Although there had been other reviews of aid over the past 10 years, all of them useful, I wanted a fresh analysis when I became the minister in charge of aid. So a new review was commissioned to look at what we do with aid now and what we should do with it the future.

This review, Towards Excellence in Aid Delivery, has been somewhat controversial. It reveals that we were not always getting value for money, through no fault of staff on the ground, who against the odds often do a tremendous job delivering aid to donor countries. Rather, the fault was systemic.

The review argued that the only way to guarantee aid could do its job properly was to put it at arm's length from the Ministry of Foreign Affairs. The necessary goals of foreign policy and trade are sometimes at odds with the goals of aid, said the review.

For example, we give aid to stop people starving, to teach them the basics, to read and write, to give them an opportunity to live, and to live fulfilled lives. We do not give aid in exchange for trade, and neither should we. It is important that there is no blurring of edges between trade and aid, the review recommended.

It was clear also that most New Zealanders did not want those edges blurred. In a recent survey, 71 per cent of New Zealanders supported giving aid for humanitarian reasons.

The review also recommended that we reduce the number of countries we give aid to - at present 63. We are a small country with limited money and cannot afford to spread our aid too thinly across the world.

We should cut the number of countries we give aid to and concentrate on our region, the Pacific, where we can have the most effect, said the review.

It also recommended dropping the rotational staffing system in the delivery of aid. This system makes sense within Foreign Affairs, where staff changing their postings regularly develop their experience and versatility. It does not make sense in the delivery of aid where you need continuity of programme staff and specialised expertise to ensure a long-term aid programme is as effective as possible. Staff on the ground want the opportunity to do the best job they can, and moving them on too soon was not maximising quality or performance.

Having analysed this review at great length, with the help of the State Services Commission, the Treasury and the Department of the Prime Minster, the Government has decided to make substantial changes.

A new semi-autonomous aid agency will be established, still with its ties to Foreign Affairs maintained, but with a separate mission statement, its own top executive and its appropriation in the Budget.

The new agency will have the ability to recruit and build a team of specialist staff (many of them working in the old aid unit already). Aid staff will no longer be rotated. Soon we will advertise for a top executive for the new agency and we hope to have someone in the job early next year.

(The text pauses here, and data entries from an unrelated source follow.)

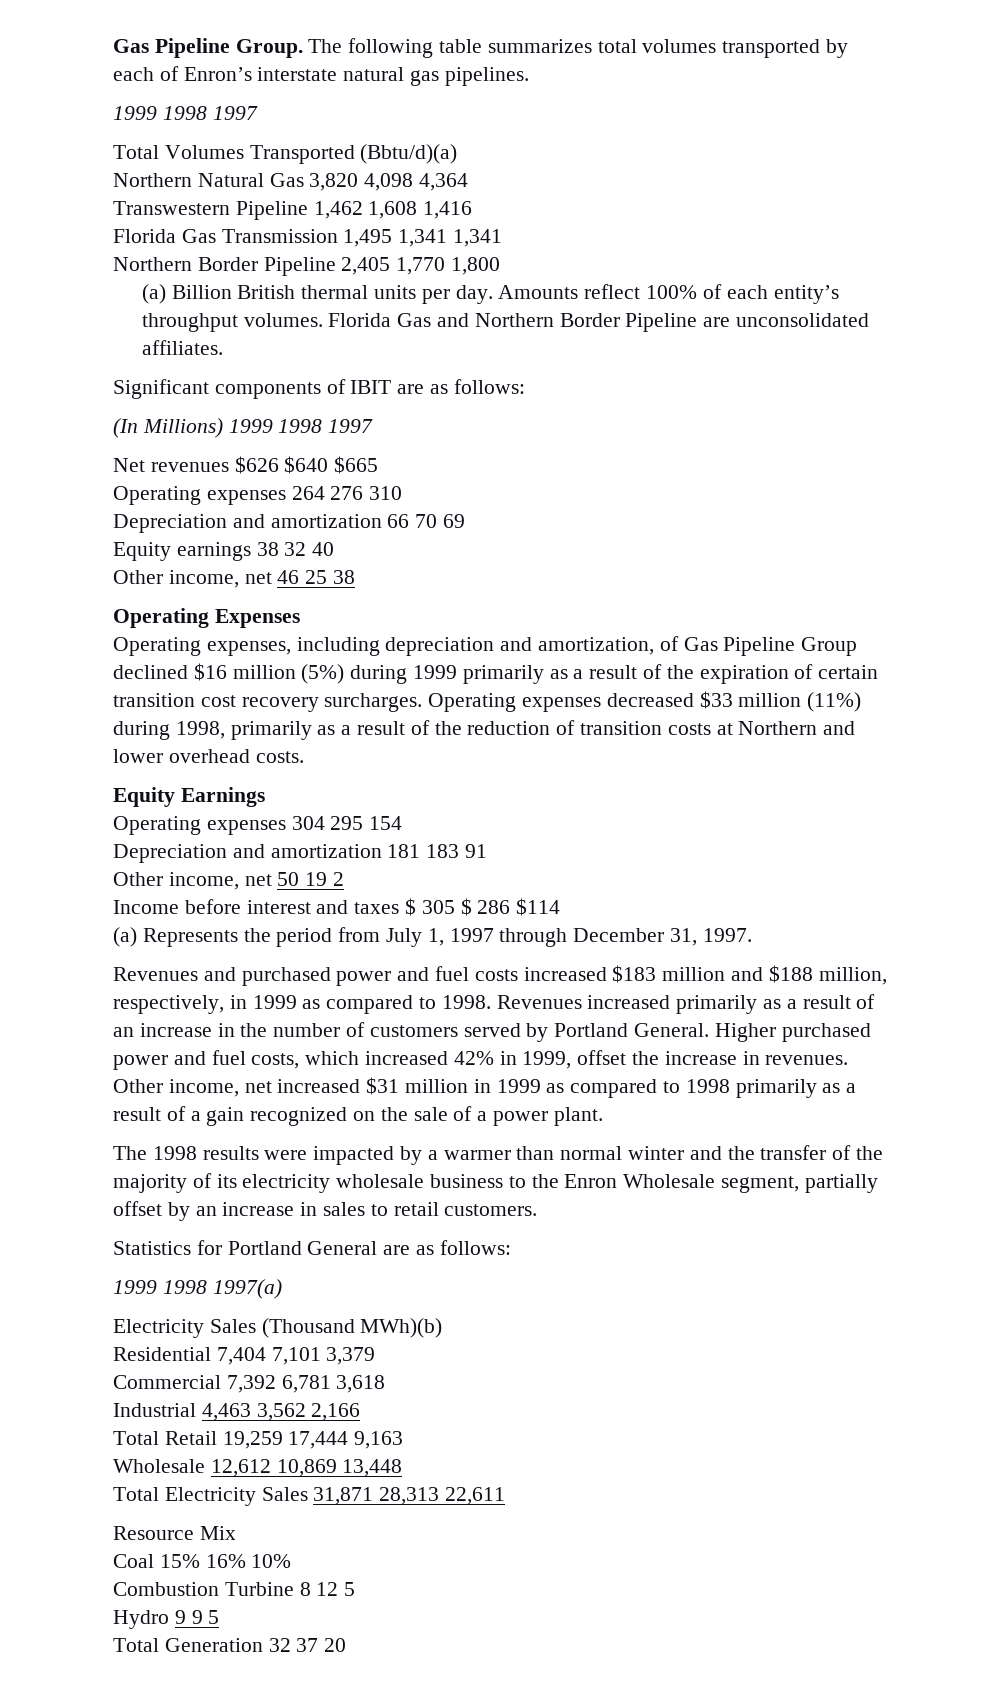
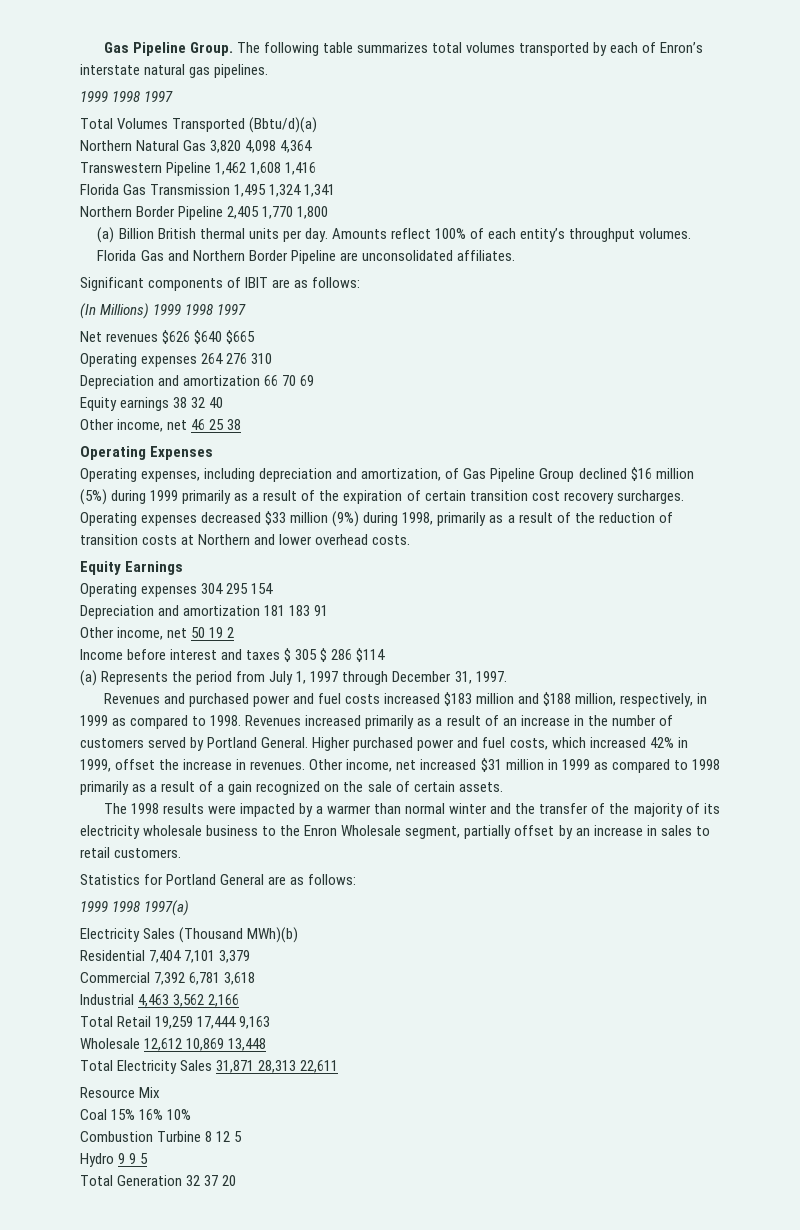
[398,229,448,247] 1,341 -> [269,184,302,197] 1,324
[807,692,862,712] (11%) -> [332,511,360,527] (9%)
[477,1107,603,1126] a power plant. -> [413,781,503,792] certain assets.

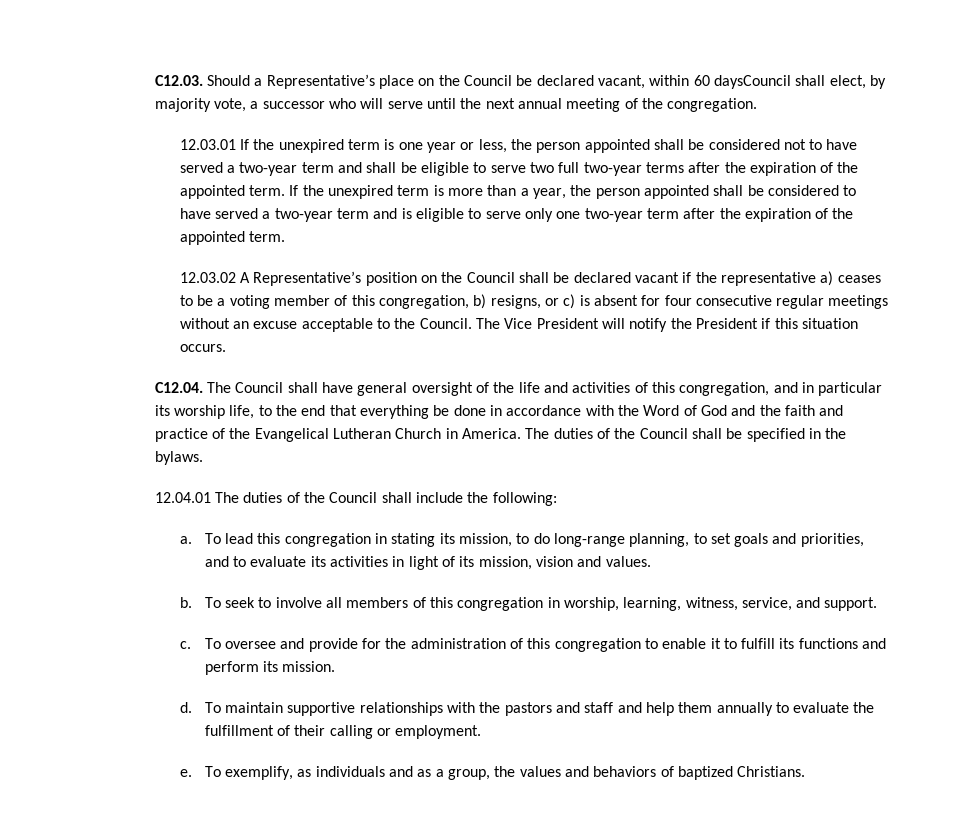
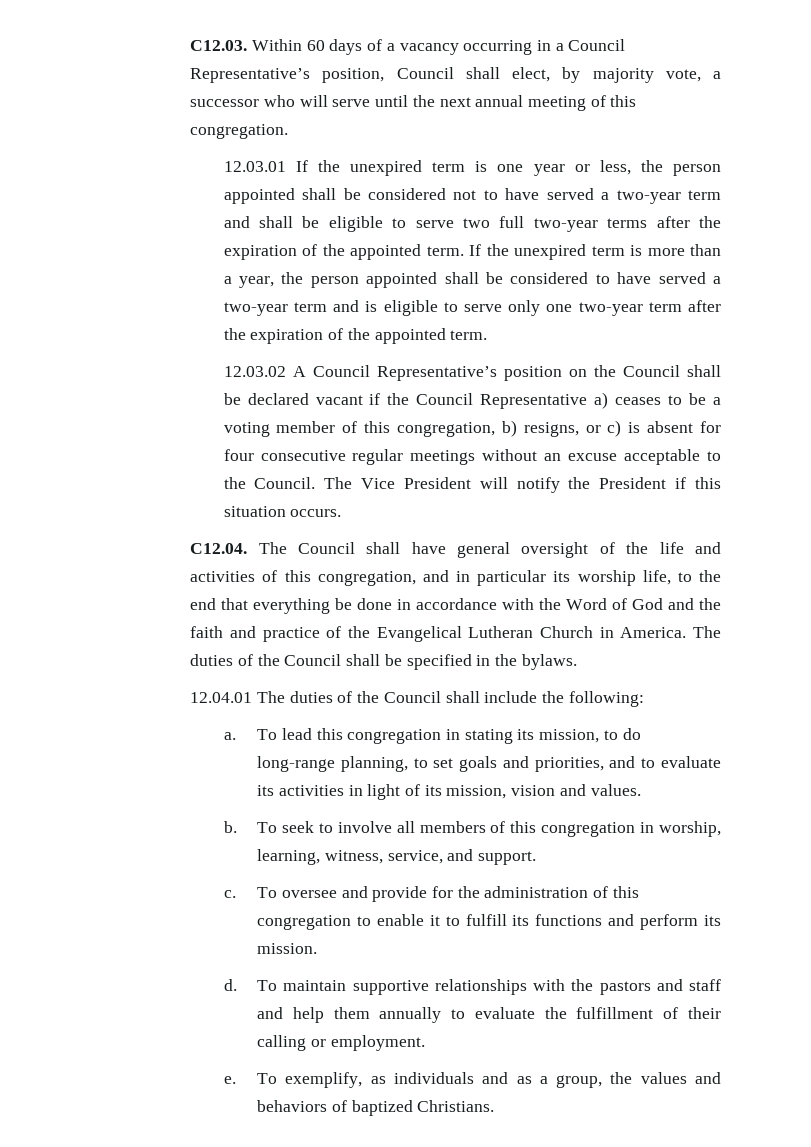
[207,74,791,89] Should a Representative’s place on the Council be declared vacant, within 60 daysCouncil -> [251,39,626,55] [190,67,454,83] Within 60 days of a vacancy occurring in a Council Representative’s position, Council
[641,98,663,109] the -> [610,95,637,107] this
(251, 277) none -> [312,365,370,377] Council
[720,272,816,286] representative -> [416,393,588,409] Council Representative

The new agency will focus on the Pacific mainly, although not exclusively. It will look at reducing the number of countries that New Zealand gives aid to. It will focus on poverty reduction, on basic education and on good governance in the Pacific.

This is what New Zealanders want done with their aid money. Donor countries will see a much more focused and effective aid programme.

But what else is in it for New Zealand? Quite simply, security.

If we can support good governance and poverty reduction in our region, we are much less likely to see coups in Fiji or trouble in the Solomons, or elsewhere.

Poverty is a plague which breeds violence and despair. It wears many hats: lack of food and the basic necessities of life, of course, but also poverty of opportunity, environmental degradation and the absence of hope for the future.

Today we are seeing boat-loads of refugees drifting homeless at sea. They are looking for a better life. They are escaping poverty.

Many of us are still coming to terms with the aftermath of the worst terrorist attack on the United States ever. Well-directed aid will make our backyard a safer place because aid can help to make it better where people come from.

Then people will have less reason to leave their home country and less reason to hate.

* Matt Robson is the Associate Minister of Foreign Affairs and Trade.